TOKYO Japan's Nikkei average shed 1.2 percent on Friday, retreating from Thursday's three-month closing high as investors locked in gains as expectations for quick stimulus measures from the U.S. Federal Reserve began to dim.
Speaking separately over the past day, St. Louis Fed President James Bullard, regarded as a policy centrist, played down chances of imminent easing to bolster the U.S. economy, while Chicago Fed President Charles Evans, a policy dove, supported taking more action.
Neither official has a vote on the Fed's policy-making committee.
The Nikkei .N225 closed down 107.36 points at 9,070.76, breaking below its five-day moving average at 9,141.74 and its 26-week moving average at 9,146.18. The benchmark was down 1 percent this week, ending a two-week winning run.
A trader at a foreign bank said domestic investors were pocketing profits after the recent run, but that some overseas players were buying on dips.
"What we are seeing on the client side is that they are actually net long.
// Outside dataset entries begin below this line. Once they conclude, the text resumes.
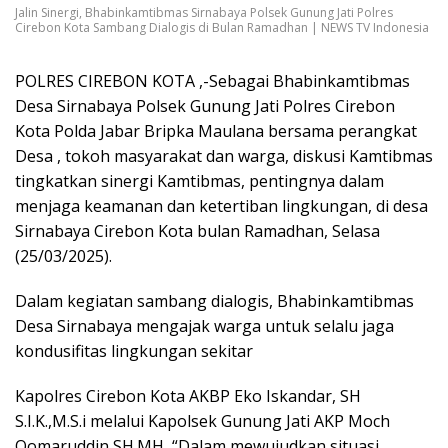
Jalin Sinergi, Bhabinkamtibmas Sirnabaya Polsek Gunung Jati Polres
Cirebon Kota Sambang Dialogis di Bulan Ramadhan | NEWS TV Indonesia
POLRES CIREBON KOTA ,-Sebagai Bhabinkamtibmas
Desa Sirnabaya Polsek Gunung Jati Polres Cirebon
Kota Polda Jabar Bripka Maulana bersama perangkat
Desa , tokoh masyarakat dan warga, diskusi Kamtibmas
tingkatkan sinergi Kamtibmas, pentingnya dalam
menjaga keamanan dan ketertiban lingkungan, di desa
Sirnabaya Cirebon Kota bulan Ramadhan, Selasa
(25/03/2025).
Dalam kegiatan sambang dialogis, Bhabinkamtibmas
Desa Sirnabaya mengajak warga untuk selalu jaga
kondusifitas lingkungan sekitar
Kapolres Cirebon Kota AKBP Eko Iskandar, SH
S.I.K.,M.S.i melalui Kapolsek Gunung Jati AKP Moch
Qomaruddin,SH.MH, “Dalam mewujudkan situasi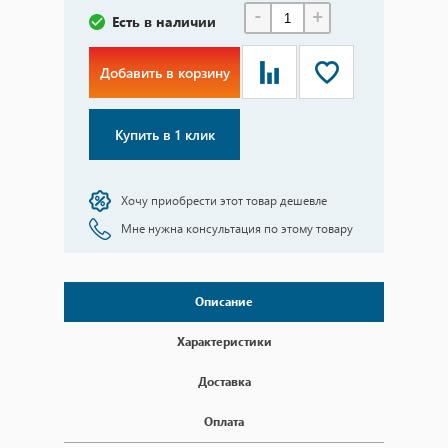
-
+
Есть в наличии
Добавить в корзину
Купить в 1 клик
Хочу приобрести этот товар дешевле
Мне нужна консультация по этому товару
Описание
Характеристики
Доставка
Оплата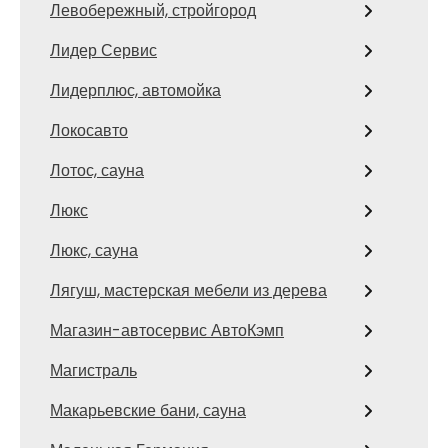
Левобережный, стройгород
Лидер Сервис
Лидерплюс, автомойка
Локосавто
Лотос, сауна
Люкс
Люкс, сауна
Лягуш, мастерская мебели из дерева
Магазин-автосервис АвтоКэмп
Магистраль
Макарьевские бани, сауна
Many (overseas) guys are trying to pick up some machinery names on weakness," the trader said.
Steelmakers .ISTEL.T shed 1.6 percent, tracking overnight weakness in their U.S. counterparts after an analyst downgraded steel producers, saying that prices for the metal will decline.
Nippon Steel Corp (5401.T), JFE Holdings Inc (5411.T) and Nisshin Steel Co 5407.T were down between 1.2 and 3.6 percent.
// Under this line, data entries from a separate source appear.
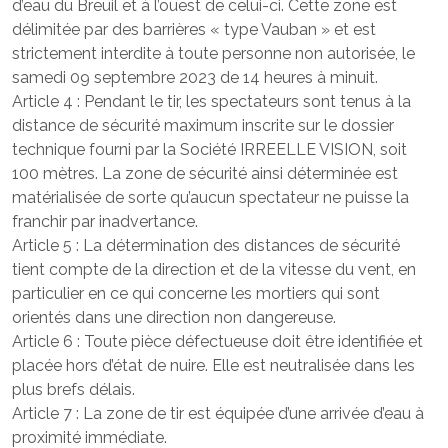
d’eau du Breuil et à l’ouest de celui-ci. Cette zone est
délimitée par des barrières « type Vauban » et est
strictement interdite à toute personne non autorisée, le
samedi 09 septembre 2023 de 14 heures à minuit.
Article 4 : Pendant le tir, les spectateurs sont tenus à la
distance de sécurité maximum inscrite sur le dossier
technique fourni par la Société IRREELLE VISION, soit
100 mètres. La zone de sécurité ainsi déterminée est
matérialisée de sorte qu’aucun spectateur ne puisse la
franchir par inadvertance.
Article 5 : La détermination des distances de sécurité
tient compte de la direction et de la vitesse du vent, en
particulier en ce qui concerne les mortiers qui sont
orientés dans une direction non dangereuse.
Article 6 : Toute pièce défectueuse doit être identifiée et
placée hors d’état de nuire. Elle est neutralisée dans les
plus brefs délais.
Article 7 : La zone de tir est équipée d’une arrivée d’eau à
proximité immédiate.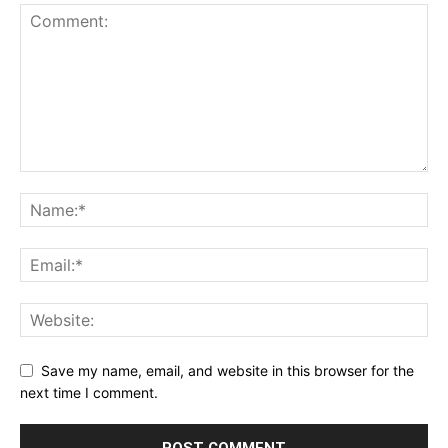
Save my name, email, and website in this browser for the
next time I comment.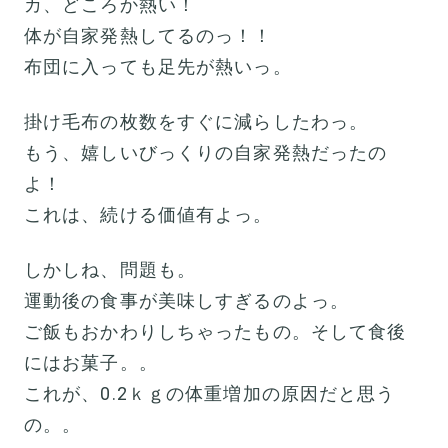
カ、どころか熱い！
体が自家発熱してるのっ！！
布団に入っても足先が熱いっ。
掛け毛布の枚数をすぐに減らしたわっ。
もう、嬉しいびっくりの自家発熱だったの
よ！
これは、続ける価値有よっ。
しかしね、問題も。
運動後の食事が美味しすぎるのよっ。
ご飯もおかわりしちゃったもの。そして食後
にはお菓子。。
これが、0.2ｋｇの体重増加の原因だと思う
の。。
Other economy-sensitive sectors also came under pressure, with Nissan Motor Co (7201.T), Honda Motor Co (7267.T), TDK Corp (6762.T) and industrial robot maker Fanuc Corp (6954.T) shedding between 1.1 and 3.3 percent.
The broader Topix .TOPX index lost 1 percent to 757.23 in thin trade, with 1.19 billion shares changing hands, the second lowest level this year.
Gains in power companies .IEPNG.T, up 1.5 percent after an upbeat note from Goldman Sachs, offered the market some support.
Goldman said raising power company tariffs could be a "big positive" and that they might be able to reduce or avoid losses even without nuclear restarts.
The brokerage upgraded its ratings on Kansai Electric Power Co Inc (9503.T) and Tohoku Electric Power Co Inc (9506.T) to 'buy' from 'neutral'. The two firms jumped 5.8 and 6.1 percent respectively.
Troubled Sharp Corp (6753.T) rose 5.5 percent after it said the utilization rate at its key Sakai LCD television panel plant had jumped to 80 percent, with sources saying the company has been helped by big orders from Samsung Electronics (005930.KS), U.S. TV maker Vizio and Sony Corp (6758.T).
"Yesterday the Chinese figure was very bad, so U.S. equities went down. But the recent rally was too good for Japan," said Hisao Matsuura, equity strategist at Nomura Securities, adding that it was only natural for the market to consolidate.
Growing expectations that the European Central Bank will soon launch a bond-buying programme to bring down borrowing costs for highly-indebted nations have helped the Nikkei rebound 8.9 percent since it hit a seven-week low on July 25, leaving it up 7.3 percent so far this year.
"September is a bit worrisome because everyone is worried about what kind of message will come from the ECB. But after that no major event is expected," Matsuura said. "Investors will go back to the market and look for value stocks. This kind of action will push up the market."
WEAKER EARNINGS OUTLOOK
The outlook for Japanese companies' earnings remains weak.
According to Thomson Reuters Datastream, Japanese companies' one-month earnings momentum -- analysts' earnings upgrades minus downgrades as a total of estimates -- deteriorated to -9.1 percent from a fall of 4.8 percent last month.
Macquarie Securities lowered its 12-month Topix target by 16.3 percent to 770, a 1.7 percent upside from Friday's close, as it expected weaker earnings growth from Japanese companies.
"The first negative development relates to Japanese industrial production, which has been weak and underperforming expectations so far in 2012," it said in a report.
"The second negative development relates to forward looking indicators, such as the OECD leading indicator. Looking into 2013, spreading excess capacity across the world will lead to weakness in capital expenditure, which is a particular worry for Japan."